Muck and Mystery
   Loitering With Intent
blog - at - crumbtrail.org
February 03, 2010
Inattentional Blindness

Attention and cognition are interesting to me. See Skeptical Animus (hyperactive "oh shit circuit" and a hair trigger delete key to erase sensations from memory) and Unicycling Clowns (people who were so distracted by their cell phone use that they failed to see the bizarre occurrence of a unicycling clown passing them on the street) for earlier discussions. Individual variations also seem related to working memory capacities.

What Miller called the informational bottleneck has been recognized as a profound constraint on human cognition. Crudely speaking, there are two ways to manage its effects. One is to "chunk" information so that you can, in effect, pack more material into one of those seven units. As Miller put it, "A man just beginning to learn radiotelegraphic code hears each dit and dash as a separate chunk. Soon he is able to organize these sounds into letters, and then he can deal with the letters as chunks. Then the letters organize themselves as words, which are still larger chunks, and he begins to hear whole phrases." That sort of process is obviously central to many kinds of learning.

The second method for managing the bottleneck—and the one that concerns us here—is to manage attention so that unwanted stimuli do not crowd the working memory. That might sound simple. But as the Swedish neuroscientist Torkel Klingberg explains in his recent book The Overflowing Brain: Information Overload and the Limits of Working Memory (Oxford University Press), scholars are far from agreement about how to describe the relationship between attention and working memory. Does a poor attention system cause poor working-memory performance, or does the causation sometimes work in the other direction?
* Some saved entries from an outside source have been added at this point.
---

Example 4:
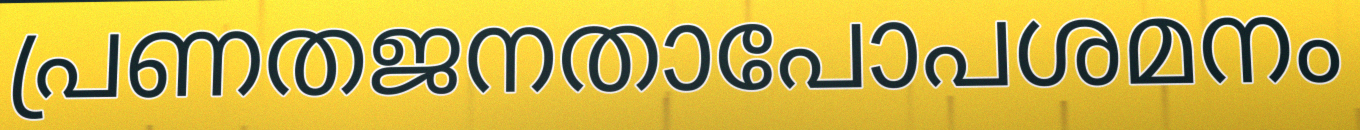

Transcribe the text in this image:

പ്രണതജനതാപോപശമനം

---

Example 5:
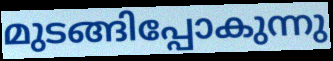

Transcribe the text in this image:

മുടങ്ങിപ്പോകുന്നു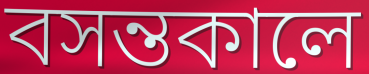
বসন্তকালেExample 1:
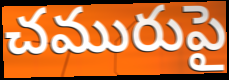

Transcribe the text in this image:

చమురుపై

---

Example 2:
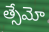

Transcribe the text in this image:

త్సేమో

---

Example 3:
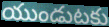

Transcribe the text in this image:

యుండుటకు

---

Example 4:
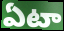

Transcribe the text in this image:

ఏటా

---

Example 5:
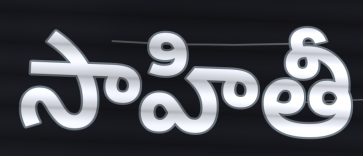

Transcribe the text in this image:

సాహితీ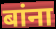
बांना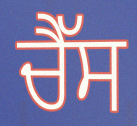
ਚੈੱਸ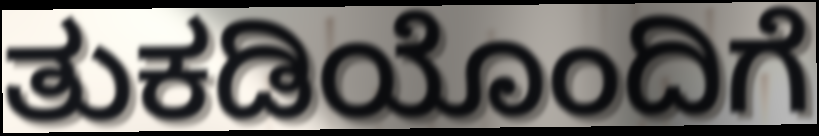
ತುಕಡಿಯೊಂದಿಗೆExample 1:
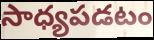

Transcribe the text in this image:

సాధ్యపడటం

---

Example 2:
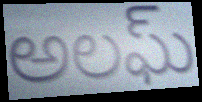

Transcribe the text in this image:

అలఘ్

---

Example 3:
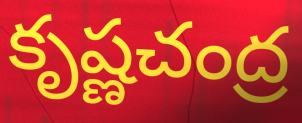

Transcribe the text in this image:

కృష్ణచంద్ర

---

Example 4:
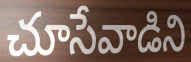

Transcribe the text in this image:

చూసేవాడిని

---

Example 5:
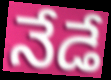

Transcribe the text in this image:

నేడేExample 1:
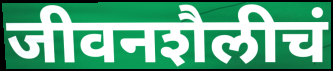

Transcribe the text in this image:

जीवनशैलीचं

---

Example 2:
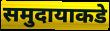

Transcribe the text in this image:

समुदायाकडे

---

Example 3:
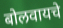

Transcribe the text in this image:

बोलवायचे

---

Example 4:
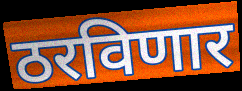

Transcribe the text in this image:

ठरविणार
One common metaphor is that controlled attention acts as a "nightclub bouncer," preventing irrelevant stuff from getting into working memory. A few years ago, Klingberg and a colleague conducted brain-imaging experiments that suggested that a region known as the globus pallidus seems to be highly active when people successfully fend off distraction.

"Why is it that some people seem to reason well and others don't?" asks Michael J. Kane, an associate professor of psychology at the University of North Carolina at Greensboro. "Variability in working-memory capacity accounts for about half the variability in novel reasoning and reading comprehension. There's disagreement about what to make of that relationship. But there are a number of mechanisms that seem to be candidates for part of the story."
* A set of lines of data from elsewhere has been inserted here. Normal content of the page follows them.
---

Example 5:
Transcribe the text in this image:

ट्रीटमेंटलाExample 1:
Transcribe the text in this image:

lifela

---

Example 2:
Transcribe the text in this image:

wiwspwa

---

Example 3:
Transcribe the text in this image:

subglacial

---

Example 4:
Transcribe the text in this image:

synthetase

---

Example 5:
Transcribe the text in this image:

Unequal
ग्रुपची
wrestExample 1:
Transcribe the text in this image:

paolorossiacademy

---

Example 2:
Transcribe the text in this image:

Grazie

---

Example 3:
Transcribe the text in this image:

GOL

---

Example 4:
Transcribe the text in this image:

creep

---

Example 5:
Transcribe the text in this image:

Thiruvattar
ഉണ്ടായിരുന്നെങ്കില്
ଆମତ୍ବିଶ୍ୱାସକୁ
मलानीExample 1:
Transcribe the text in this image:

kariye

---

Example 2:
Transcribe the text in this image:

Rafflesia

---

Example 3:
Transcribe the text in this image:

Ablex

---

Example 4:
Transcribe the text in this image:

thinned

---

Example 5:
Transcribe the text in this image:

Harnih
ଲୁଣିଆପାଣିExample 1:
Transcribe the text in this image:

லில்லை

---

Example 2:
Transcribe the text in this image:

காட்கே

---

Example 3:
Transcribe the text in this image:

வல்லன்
One of those seems to be attentional, Kane says. "The view that my colleagues and I are putting forward is that part of the reason that people who differ in working-memory capacity differ in other things is that higher-working-memory-capacity people are simply better able to control their attention."

In other words—to borrow a metaphor from other scholars—people with strong working-memory capacities don't have a larger nightclub in their brains. They just have better bouncers working the velvet rope outside. Strong attentional abilities produce stronger fluid intelligence, Kane and others believe.

That sounds like the anterior cingulate cortex (ACC) and dorsolateral prefrontal cortex (DLPFC) functions (The oh shit! circuit and the delete key) from the Skeptical Animus discussion. The difference here is that such mental editing is being linked to stronger fluid intelligence rather than selective blindness to observational data. It's a conflict since too much of either degrades cognition. You have to pay attention to significant inputs while not overlooking unusual insights. The definition of significant changes with learning.